Kuraklık nedir diye sorsak nasıl tanımlarsınız?

İhtiyaç duyulan yeterli ve temiz suya ihtiyaç duyulduğu yerde ve zamanda erişilememesi sorunu olarak tanımlanabilir. Bildiğimiz gibi yerküremizde olağan bir su döngüsü bulunmaktadır. Su normal açık yüzeyler olan göller, nehirler, denizler ve toprak yüzeylerinden ve bitkilerin terlemesiyle buharlaşarak atmosfere çıkar ve iklim koşullarına bağlı olarak yağmur, dolu, kar olarak yer yüzüne geri döner. Söz konusu bu döngüdeki düzensizlikler, kimi coğrafyalarda seller, hortumlar, vb afetler olarak kendini gösterirken kimi bölgelerde de yetersiz ve zamansız yağışlar veya yağış eksiklikleri sonucu kuraklıklara kendini göstermektedir. Kuraklık, 3 şekilde tanımlanabilir; meteorolojik, tarımsal ve hidrolojik kuraklık.
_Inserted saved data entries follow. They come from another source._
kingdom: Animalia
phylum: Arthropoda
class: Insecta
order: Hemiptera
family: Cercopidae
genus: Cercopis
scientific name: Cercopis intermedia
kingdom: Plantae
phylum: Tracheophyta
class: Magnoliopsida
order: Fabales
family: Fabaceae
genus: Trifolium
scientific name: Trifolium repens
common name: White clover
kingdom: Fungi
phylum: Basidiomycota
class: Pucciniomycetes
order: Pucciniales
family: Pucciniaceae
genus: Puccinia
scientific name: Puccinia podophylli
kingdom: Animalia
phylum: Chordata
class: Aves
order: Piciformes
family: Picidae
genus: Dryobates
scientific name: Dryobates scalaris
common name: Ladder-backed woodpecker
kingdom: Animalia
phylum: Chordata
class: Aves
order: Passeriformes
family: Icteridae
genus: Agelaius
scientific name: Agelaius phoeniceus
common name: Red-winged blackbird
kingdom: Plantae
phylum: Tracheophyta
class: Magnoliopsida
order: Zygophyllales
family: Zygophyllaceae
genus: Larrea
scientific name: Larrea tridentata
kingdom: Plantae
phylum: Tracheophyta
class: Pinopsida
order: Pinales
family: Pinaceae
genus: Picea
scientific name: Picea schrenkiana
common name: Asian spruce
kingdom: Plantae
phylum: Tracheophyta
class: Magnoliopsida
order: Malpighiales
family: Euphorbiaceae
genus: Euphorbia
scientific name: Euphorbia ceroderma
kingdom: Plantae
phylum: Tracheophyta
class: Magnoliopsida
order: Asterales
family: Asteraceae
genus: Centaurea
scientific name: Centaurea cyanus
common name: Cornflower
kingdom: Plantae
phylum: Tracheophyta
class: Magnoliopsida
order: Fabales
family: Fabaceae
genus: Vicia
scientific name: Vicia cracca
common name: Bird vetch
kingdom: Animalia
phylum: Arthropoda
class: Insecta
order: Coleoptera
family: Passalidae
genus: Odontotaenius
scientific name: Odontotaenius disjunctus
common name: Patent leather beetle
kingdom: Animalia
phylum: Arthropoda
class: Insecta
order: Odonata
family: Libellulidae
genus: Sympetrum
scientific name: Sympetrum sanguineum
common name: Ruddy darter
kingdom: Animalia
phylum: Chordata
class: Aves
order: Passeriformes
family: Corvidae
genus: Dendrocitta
Burada üzerinde durmak istediğim esas olarak “tarımsa kuraklık”tır, diğer bir ifadeyle, kültürü yapılan bitkilerin gereksinim duyduğu suyun gerek kuru tarımda gerekse sulu tarımda toprakta ve su kaynaklarımızda yetersiz kalması durumudur.

Türkiye kuraklığın hangi aşamasında bulunuyor?

Türkiye su kaynakları açısından su fakiri olmasına ramak kalmış, su kısıtı olan bir ülke. Ülkemizde kişi başına düşen yıllık su potansiyeli yaklaşık 1.520 metreküp ile su kısıtı ülkeler sınıfına girmektedir. Ancak bir yandan artan nüfus, diğer yandan ise küresel iklim değişikliğine bağlı olarak 2030 yılında 1.100 metreküpe düşerek “su fakiri” olması kaçınılmaz görülmektedir. Kuraklığın en önemli boyutu ise yeryüzündeki bitki örtüsü ve bütün canlıların dört mevsim yaşadıkları normal iklim koşulları dışında düzensiz bir su döngüsü yaşanıyor olmasıdır. Hiç beklenmedik yerlerde ve zamanlarda seller yaşanırken, diğer bazı bölgelerde de yağış normallerinin çok altında iklim koşulları yaşanıyor. Yağışların düzensizleştiğini ve bitki örtüsünün ve tüm canlı yaşamın tehdit altına girdiğini söyleyebiliriz. Kuraklık meselesini esasen bu açıdan ele almak gerekir.

Türkiye’de sulama yapılan tarım alanı ne kadar?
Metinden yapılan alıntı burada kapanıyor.